#### [Data extract]
^^^^

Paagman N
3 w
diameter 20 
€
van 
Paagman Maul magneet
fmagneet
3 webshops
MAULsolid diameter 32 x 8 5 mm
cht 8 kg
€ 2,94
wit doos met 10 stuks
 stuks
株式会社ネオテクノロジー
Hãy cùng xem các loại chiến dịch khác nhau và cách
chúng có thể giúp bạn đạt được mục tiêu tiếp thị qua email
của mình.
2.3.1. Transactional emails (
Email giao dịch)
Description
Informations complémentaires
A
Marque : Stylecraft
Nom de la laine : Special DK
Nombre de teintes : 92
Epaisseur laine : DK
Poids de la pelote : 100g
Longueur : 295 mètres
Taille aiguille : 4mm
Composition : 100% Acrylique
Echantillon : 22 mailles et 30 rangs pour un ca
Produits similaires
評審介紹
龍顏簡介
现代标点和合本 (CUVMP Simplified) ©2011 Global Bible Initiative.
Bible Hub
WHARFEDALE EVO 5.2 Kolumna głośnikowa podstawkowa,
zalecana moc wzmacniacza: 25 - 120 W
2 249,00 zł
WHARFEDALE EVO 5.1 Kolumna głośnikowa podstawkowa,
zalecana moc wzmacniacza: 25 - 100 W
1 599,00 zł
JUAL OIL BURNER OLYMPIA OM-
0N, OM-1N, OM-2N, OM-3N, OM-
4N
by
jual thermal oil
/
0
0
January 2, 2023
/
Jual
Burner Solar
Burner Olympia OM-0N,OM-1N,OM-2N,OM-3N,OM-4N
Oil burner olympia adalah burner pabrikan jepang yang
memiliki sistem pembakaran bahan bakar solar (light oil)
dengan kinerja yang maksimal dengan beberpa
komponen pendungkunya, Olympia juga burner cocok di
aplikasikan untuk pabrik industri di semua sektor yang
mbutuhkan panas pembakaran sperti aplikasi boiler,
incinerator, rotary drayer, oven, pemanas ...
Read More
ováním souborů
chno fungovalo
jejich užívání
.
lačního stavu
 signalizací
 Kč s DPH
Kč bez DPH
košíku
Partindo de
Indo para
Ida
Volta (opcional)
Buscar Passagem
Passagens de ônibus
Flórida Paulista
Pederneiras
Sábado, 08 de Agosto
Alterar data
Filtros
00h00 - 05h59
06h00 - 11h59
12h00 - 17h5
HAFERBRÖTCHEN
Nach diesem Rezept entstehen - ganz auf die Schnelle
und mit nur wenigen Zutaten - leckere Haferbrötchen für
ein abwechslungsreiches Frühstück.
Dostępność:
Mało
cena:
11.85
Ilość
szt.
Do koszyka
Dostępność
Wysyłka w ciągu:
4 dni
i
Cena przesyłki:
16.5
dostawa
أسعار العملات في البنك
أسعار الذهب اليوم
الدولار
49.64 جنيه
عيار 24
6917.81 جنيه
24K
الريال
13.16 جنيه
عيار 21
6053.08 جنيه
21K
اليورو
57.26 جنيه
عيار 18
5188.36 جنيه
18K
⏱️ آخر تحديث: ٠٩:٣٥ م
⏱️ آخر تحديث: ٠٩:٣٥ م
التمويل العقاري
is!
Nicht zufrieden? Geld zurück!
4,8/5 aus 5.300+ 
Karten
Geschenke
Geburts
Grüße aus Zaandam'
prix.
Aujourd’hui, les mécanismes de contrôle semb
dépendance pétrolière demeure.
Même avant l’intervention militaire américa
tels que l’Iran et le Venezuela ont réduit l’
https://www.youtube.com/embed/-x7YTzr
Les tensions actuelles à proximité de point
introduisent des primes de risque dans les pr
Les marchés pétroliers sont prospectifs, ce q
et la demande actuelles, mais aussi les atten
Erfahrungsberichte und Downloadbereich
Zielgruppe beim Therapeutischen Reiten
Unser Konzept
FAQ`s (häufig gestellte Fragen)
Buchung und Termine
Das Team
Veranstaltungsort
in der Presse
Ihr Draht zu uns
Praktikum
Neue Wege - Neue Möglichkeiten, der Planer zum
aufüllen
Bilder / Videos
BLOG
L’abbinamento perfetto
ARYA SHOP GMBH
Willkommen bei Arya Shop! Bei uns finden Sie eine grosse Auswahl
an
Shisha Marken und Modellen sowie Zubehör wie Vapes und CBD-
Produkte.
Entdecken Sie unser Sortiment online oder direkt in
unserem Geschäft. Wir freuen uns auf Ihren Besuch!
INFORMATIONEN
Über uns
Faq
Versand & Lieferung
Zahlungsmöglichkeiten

^^^^

#### [Assignment]
Give back the complete material, keeping every word exactly as written.

#### [Completed exercise]
Paagman N
3 w
diameter 20 
€
van 
Paagman Maul magneet
fmagneet
3 webshops
MAULsolid diameter 32 x 8 5 mm
cht 8 kg
€ 2,94
wit doos met 10 stuks
 stuks
株式会社ネオテクノロジー
Hãy cùng xem các loại chiến dịch khác nhau và cách
chúng có thể giúp bạn đạt được mục tiêu tiếp thị qua email
của mình.
2.3.1. Transactional emails (
Email giao dịch)
Description
Informations complémentaires
A
Marque : Stylecraft
Nom de la laine : Special DK
Nombre de teintes : 92
Epaisseur laine : DK
Poids de la pelote : 100g
Longueur : 295 mètres
Taille aiguille : 4mm
Composition : 100% Acrylique
Echantillon : 22 mailles et 30 rangs pour un ca
Produits similaires
評審介紹
龍顏簡介
现代标点和合本 (CUVMP Simplified) ©2011 Global Bible Initiative.
Bible Hub
WHARFEDALE EVO 5.2 Kolumna głośnikowa podstawkowa,
zalecana moc wzmacniacza: 25 - 120 W
2 249,00 zł
WHARFEDALE EVO 5.1 Kolumna głośnikowa podstawkowa,
zalecana moc wzmacniacza: 25 - 100 W
1 599,00 zł
JUAL OIL BURNER OLYMPIA OM-
0N, OM-1N, OM-2N, OM-3N, OM-
4N
by
jual thermal oil
/
0
0
January 2, 2023
/
Jual
Burner Solar
Burner Olympia OM-0N,OM-1N,OM-2N,OM-3N,OM-4N
Oil burner olympia adalah burner pabrikan jepang yang
memiliki sistem pembakaran bahan bakar solar (light oil)
dengan kinerja yang maksimal dengan beberpa
komponen pendungkunya, Olympia juga burner cocok di
aplikasikan untuk pabrik industri di semua sektor yang
mbutuhkan panas pembakaran sperti aplikasi boiler,
incinerator, rotary drayer, oven, pemanas ...
Read More
ováním souborů
chno fungovalo
jejich užívání
.
lačního stavu
 signalizací
 Kč s DPH
Kč bez DPH
košíku
Partindo de
Indo para
Ida
Volta (opcional)
Buscar Passagem
Passagens de ônibus
Flórida Paulista
Pederneiras
Sábado, 08 de Agosto
Alterar data
Filtros
00h00 - 05h59
06h00 - 11h59
12h00 - 17h5
HAFERBRÖTCHEN
Nach diesem Rezept entstehen - ganz auf die Schnelle
und mit nur wenigen Zutaten - leckere Haferbrötchen für
ein abwechslungsreiches Frühstück.
Dostępność:
Mało
cena:
11.85
Ilość
szt.
Do koszyka
Dostępność
Wysyłka w ciągu:
4 dni
i
Cena przesyłki:
16.5
dostawa
أسعار العملات في البنك
أسعار الذهب اليوم
الدولار
49.64 جنيه
عيار 24
6917.81 جنيه
24K
الريال
13.16 جنيه
عيار 21
6053.08 جنيه
21K
اليورو
57.26 جنيه
عيار 18
5188.36 جنيه
18K
⏱️ آخر تحديث: ٠٩:٣٥ م
⏱️ آخر تحديث: ٠٩:٣٥ م
التمويل العقاري
is!
Nicht zufrieden? Geld zurück!
4,8/5 aus 5.300+ 
Karten
Geschenke
Geburts
Grüße aus Zaandam'
prix.
Aujourd’hui, les mécanismes de contrôle semb
dépendance pétrolière demeure.
Même avant l’intervention militaire américa
tels que l’Iran et le Venezuela ont réduit l’
https://www.youtube.com/embed/-x7YTzr
Les tensions actuelles à proximité de point
introduisent des primes de risque dans les pr
Les marchés pétroliers sont prospectifs, ce q
et la demande actuelles, mais aussi les atten
Erfahrungsberichte und Downloadbereich
Zielgruppe beim Therapeutischen Reiten
Unser Konzept
FAQ`s (häufig gestellte Fragen)
Buchung und Termine
Das Team
Veranstaltungsort
in der Presse
Ihr Draht zu uns
Praktikum
Neue Wege - Neue Möglichkeiten, der Planer zum
aufüllen
Bilder / Videos
BLOG
L’abbinamento perfetto
ARYA SHOP GMBH
Willkommen bei Arya Shop! Bei uns finden Sie eine grosse Auswahl
an
Shisha Marken und Modellen sowie Zubehör wie Vapes und CBD-
Produkte.
Entdecken Sie unser Sortiment online oder direkt in
unserem Geschäft. Wir freuen uns auf Ihren Besuch!
INFORMATIONEN
Über uns
Faq
Versand & Lieferung
Zahlungsmöglichkeiten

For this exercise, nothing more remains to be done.